> AUFGABENSTELLUNG:
Wie lautet im Interview mit Viktoria Vonarburg der Abschnitt, der mit den Worten „Seit einigen Wochen“ einsetzt und mit „Theologie zu studieren?“ schließt? Gib ihn Wort für Wort wieder.

«Ich wollte zuerst Lebenserfahrung sammeln, um den Menschen möglichst viel geben und sie gut begleiten zu können.»

«Gut, hast du es endlich gemerkt.»

Seit einigen Wochen leitet Viktoria Vonarburg die Pfarrei Heilige Familie in Schöftland. Im Gespräch erzählt sie, wie sie ihren Weg in die Theologie gefunden hat und was sie heute antreibt.

Dani Schranz: In welchem Alter hat sich dein Wunsch entwickelt, Theologie zu studieren?

Viktoria Vonarburg: So richtig mit 18½, gerade als ich die Matura gemacht hatte, aber eigentlich geht der Wunsch viel weiter zurück. Der Glaube war immer ein wichtiger und selbstverständlicher Teil meines Lebens. Aber wegen blöder, despektierlicher Sprüche von Mitschülern sagte ich stets: auf keinen Fall Theologie. Ich wollte Pädagogik und Psychologie studieren. Als es dann auf die Matura zuging, wollte ich mich bereits an der Uni Zürich einschreiben, aber ich habe einfach nie auf «Absenden» gedrückt. Irgendetwas sträubte sich in mir. Ich habe gemerkt: Es würde mir nicht genügen, den Menschen nur für sich allein anzuschauen, ohne auch seine Beziehung zu Gott mitzudenken. So habe ich mich in den Sommerferien fürs Theologiestudium angemeldet und mich gefragt, wie ich das nun meinen Kolleginnen mitteilen will. Es war dann lustig, wie sie reagiert haben. Alle sagten: «Gut, hast du es endlich gemerkt.» Ihnen war immer klar, dass Theologie das Richtige für mich ist.

Man findet von dir im Internet die Aussage: «Gott nimmt unser Leben mit all seinen Höhen und Tiefen an. Er liebt uns mit allem, was uns gelingt, aber auch in unserem Scheitern bleibt er bei uns.» Wie wichtig ist dir in deiner Tätigkeit dein persönlicher Glaube?

Sehr wichtig. Der Glaube ist das, was mich trägt und mir Kraft gibt. Ich kann nicht über den Glauben reden, wenn ich ihn selbst nicht habe. Ich kann Menschen nicht auf diesem Weg begleiten, wenn ich nicht selbst vom Glauben ergriffen bin. Und dazu gehört, dass es ein gereifter Glaube ist, der selbst durch Tiefen, Zweifel und Herausforderungen gegangen ist. Nur so kann ich Menschen verstehen. Es ist nicht alles Friede, Freude, Eierkuchen, wenn man glaubt. Ich habe die Erfahrung gemacht, dass Leute froh sind, wenn sie in einer Predigt oder im persönlichen Gespräch erfahren, dass ich als Theologin auch Momente kenne, die anspruchsvoll sind, in denen ich an Gott zweifle. Das hilft ihnen, zu akzeptieren, dass Zweifel Teil unseres Glaubens, unserer Beziehung mit Gott sind – wir müssen diese nicht verleugnen. Und es macht ihnen Mut, belastende Situationen und schwierige Themen anzusprechen.

Gibt es theologische Themen, die dich besonders faszinieren oder herausfordern?

> DATENLISTE:
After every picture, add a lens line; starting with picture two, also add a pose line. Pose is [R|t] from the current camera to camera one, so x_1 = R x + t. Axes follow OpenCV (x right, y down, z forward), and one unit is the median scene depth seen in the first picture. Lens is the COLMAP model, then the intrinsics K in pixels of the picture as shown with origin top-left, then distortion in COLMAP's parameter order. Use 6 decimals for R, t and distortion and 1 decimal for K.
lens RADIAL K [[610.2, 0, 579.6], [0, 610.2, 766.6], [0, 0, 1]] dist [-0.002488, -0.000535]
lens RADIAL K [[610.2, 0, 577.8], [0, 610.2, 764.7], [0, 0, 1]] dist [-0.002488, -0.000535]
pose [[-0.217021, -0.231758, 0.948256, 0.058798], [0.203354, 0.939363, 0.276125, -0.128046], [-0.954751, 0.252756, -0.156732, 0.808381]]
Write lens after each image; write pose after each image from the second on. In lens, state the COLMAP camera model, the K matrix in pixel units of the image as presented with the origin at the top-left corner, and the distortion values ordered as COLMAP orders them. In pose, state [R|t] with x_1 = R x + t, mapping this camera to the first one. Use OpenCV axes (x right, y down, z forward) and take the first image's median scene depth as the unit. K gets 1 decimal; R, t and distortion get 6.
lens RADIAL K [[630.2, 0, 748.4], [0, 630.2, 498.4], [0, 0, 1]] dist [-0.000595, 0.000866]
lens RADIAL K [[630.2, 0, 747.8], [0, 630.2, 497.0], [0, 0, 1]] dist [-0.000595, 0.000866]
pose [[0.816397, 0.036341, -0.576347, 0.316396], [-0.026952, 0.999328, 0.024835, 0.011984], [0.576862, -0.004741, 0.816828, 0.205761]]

> MUSTERLÖSUNG:
Seit einigen Wochen leitet Viktoria Vonarburg die Pfarrei Heilige Familie in Schöftland. Im Gespräch erzählt sie, wie sie ihren Weg in die Theologie gefunden hat und was sie heute antreibt.

Dani Schranz: In welchem Alter hat sich dein Wunsch entwickelt, Theologie zu studieren?